MARKET WATCHEnergy prices climb as Ivan disrupts GOM production
Sam Fletcher
Senior Writer
HOUSTON, Sept.15 -- Energy futures prices jumped again Tuesday as oil and gas producers evacuated half of the manned production platforms and most of the mobile offshore rigs in the Gulf of Mexico in advance of Hurricane Ivan.
The US Minerals Management Service said Tuesday afternoon that 382 of the 764 manned platforms and 60 of the 117 mobile rigs in the gulf were evacuated. More than 1 million b/d of oil production and nearly 4.2 bcfd of gas production were shut in as a result of the category 4 storm, said MMS officials. That's equivalent to 61.3% of daily oil production and 34.1% of daily natural gas production in the Gulf of Mexico, they said (OGJ Online, Sept. 14, 2004).
Other sources reported Wednesday that Gulf Coast facilities representing 6% of total US refining capacity also were shut in ahead of the storm.
Early Wednesday, Ivan was located 180 miles south-southeast of the mouth of the Mississippi River and was moving north-northwest at nearly 12 mph, with a gradual turn to the north expected later. The National Hurricane Center predicted the eye of the storm would make landfall near Mobile Bay, Ala., early Thursday.

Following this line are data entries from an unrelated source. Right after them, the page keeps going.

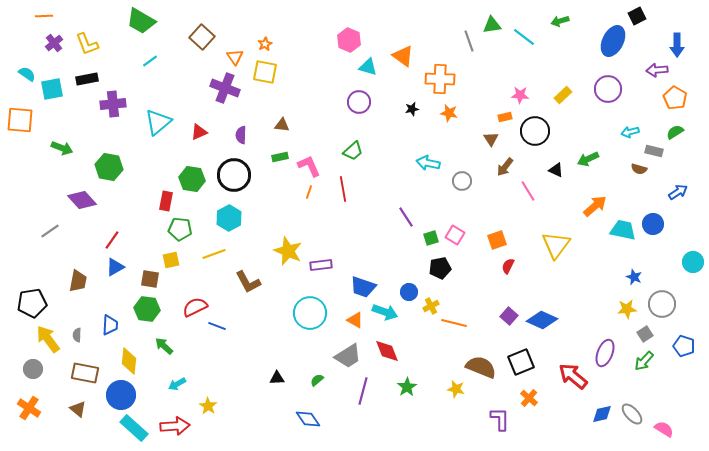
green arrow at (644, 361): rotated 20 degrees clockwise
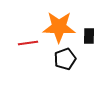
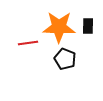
black rectangle: moved 1 px left, 10 px up
black pentagon: rotated 30 degrees counterclockwise
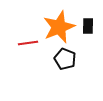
orange star: rotated 24 degrees counterclockwise
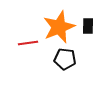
black pentagon: rotated 15 degrees counterclockwise
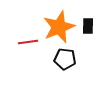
red line: moved 1 px up
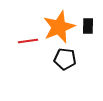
red line: moved 1 px up
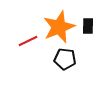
red line: rotated 18 degrees counterclockwise
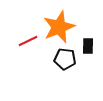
black rectangle: moved 20 px down
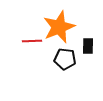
red line: moved 4 px right; rotated 24 degrees clockwise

Tropical storm winds and rain from the hurricane lashed the coasts of Alabama, Mississippi, Louisiana, and the Florida Panhandle early Wednesday. Forecasters said Ivan may weaken but still could be a dangerous category 3 storm with 111-130 mph winds when it hits land.
Saudi Arabian promises
Meanwhile, Saudi Arabia promised Tuesday to make available 800,000 b/d of new crude by the end of this month and to keep producing vigorously in an effort to drive down prices. Saudi officials said they might support efforts to raise the production quota of the Organization of Petroleum Exporting Countries at the group's Wednesday meeting in Vienna.
In the opening address at that meeting, Purnomo Yusgiantoro, OPEC's conference president and energy minister of Indonesia, said factors beyond the cartel's control have added a $10-15/bbl premium to normal oil market prices. These included geopolitical tensions; unanticipated growth in demand for crude, particularly in China and the US; bottlenecks in refining and distribution among some consumer nations; and stringent government specifications of petroleum products.
"Combined, these factors have led to unwarranted fears about a possible future supply shortage of crude oil, which in turn have resulted in increased speculation in the futures markets with substantial upward pressure on prices," Purnomo said. He claimed OPEC is doing all it can to restore stability to world oil markets.
Energy prices
The October contract for benchmark US sweet, light crudes jumped by 52¢ to $44.39/bbl Tuesday on the New York Mercantile Exchange, with the November position advancing by 51¢ to $44.34/bbl. On the US spot market, West Texas Intermediate at Cushing, Okla., gained 52¢ to $44.40/bbl.
Gasoline for October delivery shot up by 3.87¢ to $1.24/gal Tuesday on NYMEX. Heating oil for the same month climbed by 2.24¢ to $1.23/gal, with more private-sector meteorologists forecasting a colder-than-normal winter. Since heating oil stocks are not yet at a satisfactory level, prices are bound to rise, analysts said.
The October natural gas contract increased by 7.8¢ to $4.93/Mcf on NYMEX as Ivan impacted Gulf of Mexico production, marking the second consecutive session in which that contract has gained value, said analysts Wednesday at Enerfax Daily. "But traders are unsure to what extent the loss of output is already factored into prices," they said.
In London, the October contract for North Sea Brent crude gained 67¢ to $41.73/bbl on the International Petroleum Exchange. Gas oil for October delivery increased by $7.25 to $392.50/tonne. The October natural gas contract jumped by 11.2¢ to the equivalent of $5.29/Mcf on IPE.
The average price for OPEC's basket of seven benchmark crudes was up by 77¢ to $39.07/bbl Tuesday.